Re: Fruits of Learning LO2189

Michael@kbddean.demon.co.uk
Sat, 22 Jul 1995 22:11:58 +0000

Replying to LO2159 --

What Flores has or has not done with "speach acts" is hardly the end
of the matter. He wasn't the beginning either. John Searle is a
philosophical and linguistic source that might provide a different
context - and reaction - than whatever you attribute to Flores.

> I do not buy the notion - which I am quite familiar with - that commitment
> is a "speech act." Flores and others have, IMHO, reified language beyond
> what it is.

Commitment may be an "organismic act". However, as a speech act in
the way that I interpret it, it cannot be "inauthentic" because it
isn't *describing* anything. It is an action taken by speaking which
does commit one. It is a social act in that sense. Therefor, in
that sense, it is dependent on how the community interacts with it.
(I think you'll find this is closer to how Searle and others
originated the term and its intentions.)

>Commitment is an organismic act, and a as a speech act it can
> certainly be "inauthentic." Putting it into a social context - "how the
> community treats such speech acts" - _may_ lead individuals to make their
> speech acts consistent with their "true" intentions (wahtever that means),
> but maybe not.

I don't know what "true intentions" might refer to either.
Fortunately for coordinated human action, we don't need to concern
ourselves with the ture intentions of others. Only their actions -
including their speech acts.

> I believe that we must be aware of the difficulties in
> treating the speech act as the person--as if the cover is the book.

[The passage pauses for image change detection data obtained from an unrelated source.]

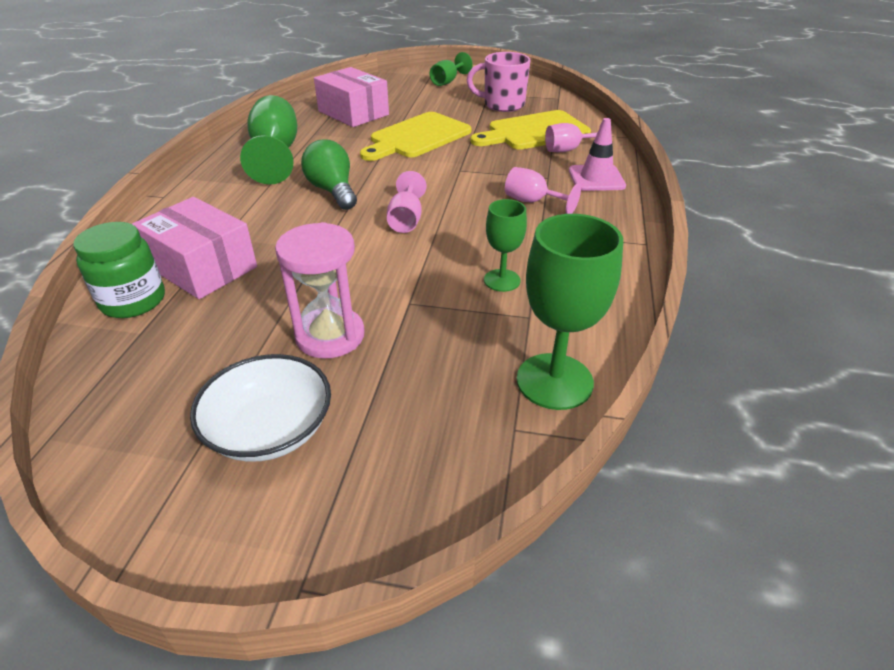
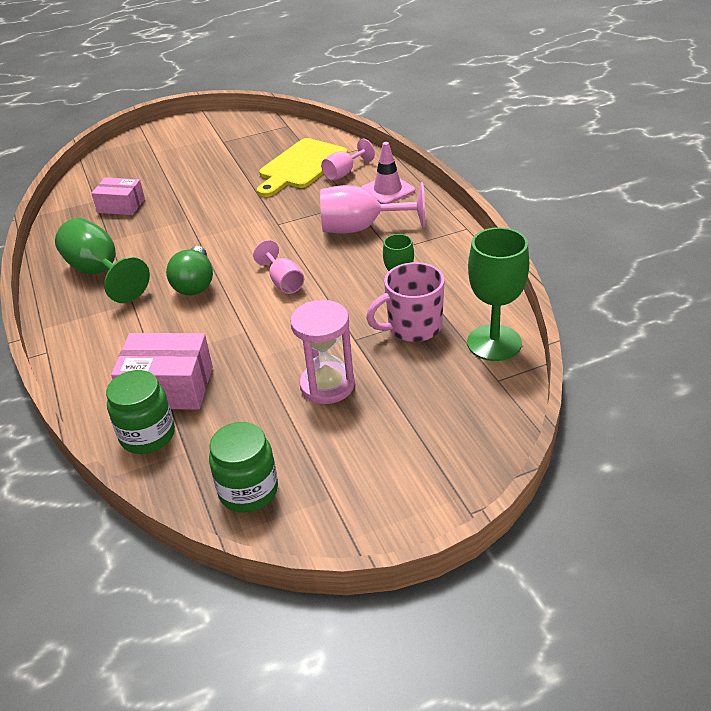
camera: 30 degrees left, 0 degrees up
(133, 404) = (248, 491): none -> green jar
(270, 429) = (358, 455): white bowl -> none
(333, 191) = (195, 284): green light bulb -> green light bulb turned 120 degrees counterclockwise
(353, 113) = (121, 206): pink box -> pink box, size x0.66
(417, 137) = (209, 208): yellow cutting board -> none
(447, 81) = (171, 142): green goblet -> none
(502, 105) = (247, 149): pink mug -> pink mug (413, 327)
(532, 202) = (361, 228): pink goblet -> pink goblet, size x1.72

The speech act is not the person. For me, that's one of the main
points of distinguishing speech acts. Such a distinction clearly
distinguishes the public actions of speaking from the internal states
which may or may not be present "behind" that speaking. By
distinguishing speech acts, I am fully aware of my own creation of
the meaning of the speaking and of any judgements I make about the
speaker. I can be responsible in the matter.